* [Texto fornecido]
□ □ □ □

Confusões, complicações e estupidez humana

As pessoas são complicadas, muito, faz parte da condição humana, faz parte do nosso crescimento, evoluir, amadurecer, mudar de opinião, a própria vida, as nossas experiências mudam-nos, moldam-nos, somos seres adaptáveis e ainda bem porque só assim conseguimos sobreviver e prosperar.

Somos a espécie mais inteligente, a única com consciência, é essa mesma consciência que nos leva a questionar de onde viemos e para onde vamos, que nos faz divagar sobre os dilemas do universo, que nos confere ideias, pensamento próprios, livre arbítrio e capacidade de decisão lógica e analítica que se sobrepõe ao instinto, essa caraterística inata que parece em vias de extinção em tantas situações.

 

A grande questão da humanidade, no entanto, não é uma questão complicada, é tão simples, tão risória, que chega a ser uma anedota, com tanta inteligência e superioridade intelectual como é que os humanos são a espécie mais estúpida?

Não falo das grandes questões, como termos sociedades altamente desenvolvidas e permitirmos que existam pessoas, semelhantes a nós, exploradas, escravizadas, mutiladas, privadas dos direitos básicos como acesso a água e comida, há muito que perdi a fé no altruísmo, os humanos são egoístas e só se preocupam com outros depois de verem supridas as suas necessidades, curiosamente neste campo o instinto continua a ser mais forte que a razão e a lógica.

 

Refiro-me a pequenas coisas, simples atos que as pessoas têm, completamente ilógicos e irrefletidos que prejudicam a sua vida e a dos outros, aquela decisão parva que faz com que se desencadeie uma série de eventos desagradáveis completamente evitáveis.

 

A decisão de atender o telemóvel enquanto se conduz, infringindo a lei e a lógica, conduz-se apenas com uma mão, com a cabeça de lado, até se tem opção de alta voz, mas os hábitos são tramados e encostamos o aparelho ao ouvido e lá vamos a colocar a nossa vida e a dos outros em risco, mais à frente há alguém que para com os quatro piscas, desviamos um pouco curso e quando nos preparamos para ultrapassar arrancamos a porta do carro que parou e quase que atropelamos o condutor que saiu do carro como se lá dentro estivesse um enxame de abelhas a ataca-lo.

A porta voa disparada e estilhaça a montra da padaria, derruba o pequeno-almoço dos fregueses matinais e há um que é atingido em cheio, ficando ferido. Dá-se uma zaragata total, apontam-se culpados, mas quem sofre é o pobre cliente da padaria que estava a tomar o pequeno-almoço descansado.

Nesse dia a padaria não trabalhou, encerrada por motivos de segurança, o condutor que falava ao telemóvel perdeu uma importante entrevista de emprego, o condutor do carro parado com os quatro piscas perdeu uma reunião decisiva para a conclusão de um negócio, a sua filha perdeu o teste de português e o ferido ficou com uma mazela para toda a vida.

□ □ □ □

* [Instrução 1]
Troque "parva" por "tola" no trecho do texto sobre a estupidez humana que começa nas palavras "Refiro-me a pequenas" e termina depois de "desagradáveis completamente evitáveis.", e apresente esse trecho com a alteração.
* [Instrução 2]
Segundo o texto sobre a estupidez humana, o que perdeu o condutor que falava ao telemóvel?
* [Instrução 3]
Prossiga o texto sobre a estupidez humana a partir da última frase apresentada.
As entradas não têm qualquer relação com o texto sobre a estupidez humana.

□ □ □ □

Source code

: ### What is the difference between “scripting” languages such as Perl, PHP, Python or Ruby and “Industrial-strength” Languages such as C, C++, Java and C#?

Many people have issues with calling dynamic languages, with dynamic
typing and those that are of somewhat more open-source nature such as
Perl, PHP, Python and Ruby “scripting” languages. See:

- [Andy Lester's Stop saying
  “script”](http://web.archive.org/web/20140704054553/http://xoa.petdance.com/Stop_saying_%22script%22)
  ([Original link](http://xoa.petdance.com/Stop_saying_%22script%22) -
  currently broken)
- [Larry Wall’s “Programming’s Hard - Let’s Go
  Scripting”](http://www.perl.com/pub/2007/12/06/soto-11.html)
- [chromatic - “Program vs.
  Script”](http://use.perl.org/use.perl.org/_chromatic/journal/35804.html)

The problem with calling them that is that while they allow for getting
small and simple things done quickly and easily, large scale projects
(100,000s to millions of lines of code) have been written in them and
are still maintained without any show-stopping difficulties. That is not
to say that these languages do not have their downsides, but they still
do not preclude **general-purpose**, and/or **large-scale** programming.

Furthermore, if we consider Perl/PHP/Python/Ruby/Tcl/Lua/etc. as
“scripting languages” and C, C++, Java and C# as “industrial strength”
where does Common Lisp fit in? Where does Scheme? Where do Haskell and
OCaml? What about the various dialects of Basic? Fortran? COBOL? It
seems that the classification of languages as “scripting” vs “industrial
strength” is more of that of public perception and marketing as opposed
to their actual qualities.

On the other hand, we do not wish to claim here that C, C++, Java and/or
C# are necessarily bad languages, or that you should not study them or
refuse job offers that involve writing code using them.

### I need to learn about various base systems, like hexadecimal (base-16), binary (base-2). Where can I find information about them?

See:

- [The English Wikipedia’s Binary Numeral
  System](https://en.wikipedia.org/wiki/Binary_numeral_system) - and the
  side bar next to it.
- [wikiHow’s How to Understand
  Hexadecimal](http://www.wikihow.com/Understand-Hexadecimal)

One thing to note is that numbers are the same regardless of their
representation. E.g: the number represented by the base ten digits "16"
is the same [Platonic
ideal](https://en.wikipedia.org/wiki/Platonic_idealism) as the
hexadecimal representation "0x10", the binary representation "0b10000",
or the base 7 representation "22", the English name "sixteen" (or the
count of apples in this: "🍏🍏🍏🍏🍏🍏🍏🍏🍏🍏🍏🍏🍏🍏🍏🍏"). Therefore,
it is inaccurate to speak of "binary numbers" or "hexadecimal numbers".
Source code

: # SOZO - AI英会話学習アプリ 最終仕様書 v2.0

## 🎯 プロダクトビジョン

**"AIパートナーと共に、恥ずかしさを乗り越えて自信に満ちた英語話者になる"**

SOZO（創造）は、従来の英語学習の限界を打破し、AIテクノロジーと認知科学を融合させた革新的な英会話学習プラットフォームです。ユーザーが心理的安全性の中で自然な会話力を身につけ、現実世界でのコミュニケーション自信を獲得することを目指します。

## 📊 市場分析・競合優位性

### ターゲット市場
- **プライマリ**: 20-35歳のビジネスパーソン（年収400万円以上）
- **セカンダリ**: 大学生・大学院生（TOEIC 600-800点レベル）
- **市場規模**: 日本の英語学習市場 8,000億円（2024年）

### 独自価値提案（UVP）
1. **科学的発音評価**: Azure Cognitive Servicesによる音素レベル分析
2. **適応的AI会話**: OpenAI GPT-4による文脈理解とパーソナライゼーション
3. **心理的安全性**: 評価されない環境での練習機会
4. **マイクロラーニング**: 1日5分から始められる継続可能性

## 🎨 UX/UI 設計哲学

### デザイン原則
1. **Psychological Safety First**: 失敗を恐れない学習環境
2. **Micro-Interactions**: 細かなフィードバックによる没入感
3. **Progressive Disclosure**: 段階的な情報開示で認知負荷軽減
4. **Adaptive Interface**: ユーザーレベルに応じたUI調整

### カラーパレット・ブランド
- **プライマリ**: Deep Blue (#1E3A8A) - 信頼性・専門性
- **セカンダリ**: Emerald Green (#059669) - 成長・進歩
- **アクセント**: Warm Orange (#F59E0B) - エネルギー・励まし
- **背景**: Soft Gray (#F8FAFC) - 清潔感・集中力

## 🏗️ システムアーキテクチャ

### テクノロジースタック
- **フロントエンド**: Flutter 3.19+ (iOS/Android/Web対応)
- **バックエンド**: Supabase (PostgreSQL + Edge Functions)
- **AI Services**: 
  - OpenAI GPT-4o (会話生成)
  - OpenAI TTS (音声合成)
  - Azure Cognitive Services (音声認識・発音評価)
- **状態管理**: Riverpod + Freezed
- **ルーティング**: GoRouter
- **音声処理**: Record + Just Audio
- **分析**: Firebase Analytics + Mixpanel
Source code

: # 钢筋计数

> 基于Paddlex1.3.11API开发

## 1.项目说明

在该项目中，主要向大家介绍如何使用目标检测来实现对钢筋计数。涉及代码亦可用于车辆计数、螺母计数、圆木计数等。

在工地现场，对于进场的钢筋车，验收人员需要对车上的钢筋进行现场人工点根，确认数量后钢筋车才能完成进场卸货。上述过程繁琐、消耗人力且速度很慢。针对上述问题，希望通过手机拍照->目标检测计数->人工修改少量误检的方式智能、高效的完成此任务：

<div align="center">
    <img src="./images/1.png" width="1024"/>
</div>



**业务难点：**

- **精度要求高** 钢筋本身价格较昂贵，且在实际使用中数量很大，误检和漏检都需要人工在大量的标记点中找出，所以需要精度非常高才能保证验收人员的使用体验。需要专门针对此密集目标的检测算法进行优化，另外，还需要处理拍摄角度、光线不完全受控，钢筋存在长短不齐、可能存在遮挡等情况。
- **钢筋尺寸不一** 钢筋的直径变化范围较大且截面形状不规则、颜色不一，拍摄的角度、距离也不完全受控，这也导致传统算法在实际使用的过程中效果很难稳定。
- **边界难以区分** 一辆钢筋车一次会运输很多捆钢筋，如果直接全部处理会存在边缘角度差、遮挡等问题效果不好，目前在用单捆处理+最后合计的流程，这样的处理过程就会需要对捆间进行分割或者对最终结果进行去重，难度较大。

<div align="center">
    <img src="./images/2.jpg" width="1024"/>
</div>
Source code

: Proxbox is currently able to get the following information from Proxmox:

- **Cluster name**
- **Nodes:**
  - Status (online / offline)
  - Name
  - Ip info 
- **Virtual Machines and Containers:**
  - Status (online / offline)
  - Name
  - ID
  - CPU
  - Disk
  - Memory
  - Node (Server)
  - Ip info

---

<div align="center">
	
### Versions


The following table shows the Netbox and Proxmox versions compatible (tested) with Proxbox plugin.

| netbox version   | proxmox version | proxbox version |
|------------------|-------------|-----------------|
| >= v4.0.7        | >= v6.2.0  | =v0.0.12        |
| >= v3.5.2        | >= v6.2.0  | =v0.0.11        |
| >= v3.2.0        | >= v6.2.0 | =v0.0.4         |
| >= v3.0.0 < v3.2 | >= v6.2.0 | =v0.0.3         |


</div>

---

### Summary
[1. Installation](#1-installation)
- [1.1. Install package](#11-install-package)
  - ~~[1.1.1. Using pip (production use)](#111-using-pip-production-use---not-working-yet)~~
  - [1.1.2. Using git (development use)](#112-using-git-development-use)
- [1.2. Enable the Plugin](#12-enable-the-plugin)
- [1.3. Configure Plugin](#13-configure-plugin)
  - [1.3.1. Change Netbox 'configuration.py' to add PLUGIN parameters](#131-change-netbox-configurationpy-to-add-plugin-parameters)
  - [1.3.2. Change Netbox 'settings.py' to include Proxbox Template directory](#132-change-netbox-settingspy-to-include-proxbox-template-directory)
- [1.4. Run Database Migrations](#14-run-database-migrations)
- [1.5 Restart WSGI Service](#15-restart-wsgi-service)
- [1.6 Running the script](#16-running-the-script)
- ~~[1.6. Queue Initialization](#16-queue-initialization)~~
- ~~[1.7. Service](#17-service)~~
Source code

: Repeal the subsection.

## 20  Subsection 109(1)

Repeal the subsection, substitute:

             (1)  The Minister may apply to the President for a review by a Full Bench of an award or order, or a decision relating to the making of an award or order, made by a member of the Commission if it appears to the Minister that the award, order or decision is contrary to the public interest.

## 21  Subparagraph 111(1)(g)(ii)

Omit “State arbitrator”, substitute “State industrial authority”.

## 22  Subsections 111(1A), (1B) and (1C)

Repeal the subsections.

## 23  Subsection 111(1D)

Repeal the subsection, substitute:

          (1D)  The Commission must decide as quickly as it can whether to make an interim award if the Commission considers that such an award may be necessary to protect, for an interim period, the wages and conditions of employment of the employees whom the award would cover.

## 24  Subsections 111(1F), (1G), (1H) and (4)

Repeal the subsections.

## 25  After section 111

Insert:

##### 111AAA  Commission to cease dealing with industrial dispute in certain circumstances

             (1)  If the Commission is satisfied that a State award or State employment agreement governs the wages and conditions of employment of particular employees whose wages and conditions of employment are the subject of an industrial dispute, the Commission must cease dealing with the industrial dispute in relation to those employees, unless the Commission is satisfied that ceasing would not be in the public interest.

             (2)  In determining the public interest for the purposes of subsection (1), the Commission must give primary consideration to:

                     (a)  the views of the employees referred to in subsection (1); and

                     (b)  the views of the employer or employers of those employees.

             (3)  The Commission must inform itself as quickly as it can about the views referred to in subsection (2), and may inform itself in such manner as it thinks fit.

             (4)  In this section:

□ □ □ □

* [Resposta escrita 1]
Refiro-me a pequenas coisas, simples atos que as pessoas têm, completamente ilógicos e irrefletidos que prejudicam a sua vida e a dos outros, aquela decisão tola que faz com que se desencadeie uma série de eventos desagradáveis completamente evitáveis.

* [Resposta escrita 2]
Perdeu uma importante entrevista de emprego.

* [Resposta escrita 3]
 

Ao mesmo tempo há alguém que mesmo sabendo que está atrasado, que é importante entregar o relatório a horas, resolve procrastinar mais uma hora, percorre com os olhos apressados os jornais do dia, buscando inspiração para terminar com uma brilhante conclusão, o tempo passa e a conclusão não chega.

Entrega o relatório 3h mais tarde que o previsto, já da parte da tarde, o seu chefe faz uma revisão apressada e submete o relatório ao cliente. Uns dias depois o cliente recusa o pagamento porque o relatório levou-o a cometer um erro que lhe custou algumas centenas de euros, que o obrigou a despedir dois funcionários que não detetaram o erro atempadamente, enquanto isso na empresa consultora é despedido o estagiário por falta de verbas.

 

Todas as ações têm consequências, desencadeiam um processo, podem não ter consequências tão drásticas ou tão visíveis, mas têm consequências, por isso porque é que a espécie humana, a mais inteligente, a mais preparada, continua todos os dias a tomar decisões estúpidas?

 

Porque nós nascemos do caos e só estamos bem no seu meio, a complicar o que é simples, a criar confusões onde elas não existem.

 

Não vou tentar arrancar isto com os dentes, ainda parto um dente, 10 segundos depois está a tentar arrancar a rolha com os dentes e meia hora mais tarde no consultório do dentista.

 

Felizmente que apenas 0,00001% das decisões parvas que tomamos, algumas com total consciência que são erradas, acabam por correr muito mal, podemos agradecer às probabilidades, ao universo, ao cosmos, a qualquer ordem superior, caso contrário há muito que estaríamos extintos pela nossa estupidez.

Redes sociais e a extinção das relações humanas

As redes sociais, impulsionadas pelas tecnologias móveis, ignoram o sistema pessoal de autocrítica e conferem a sensação de onipotência, com sérias consequências a nível social.

 

A comunicação digital está a colocar em perigo a comunicação verbal, especialmente entre os jovens, um estudo da Universidade de Michigan chegou à conclusão que alunos que passam muito tempo nas redes sociais, não só perdem o contato com a realidade, como perdem a capacidade de empatia e compaixão.

Esta falta de empatia faz surgir um novo tipo de vergonha, a vergonha da exposição e humilhação públicas por via das redes sociais, o motivo para o aumento significativo de bullying através da Internet, reside no facto de as pessoas sentirem que têm poder para publicar o que quiserem, como quiserem, sem consequências, não havendo preocupação com os sentimentos que as suas palavras causarão nos visados.

As redes sociais, impulsionadas pelas tecnologias móveis, ignoram o sistema pessoal de autocrítica e conferem a sensação de onipotência, com sérias consequências a nível social.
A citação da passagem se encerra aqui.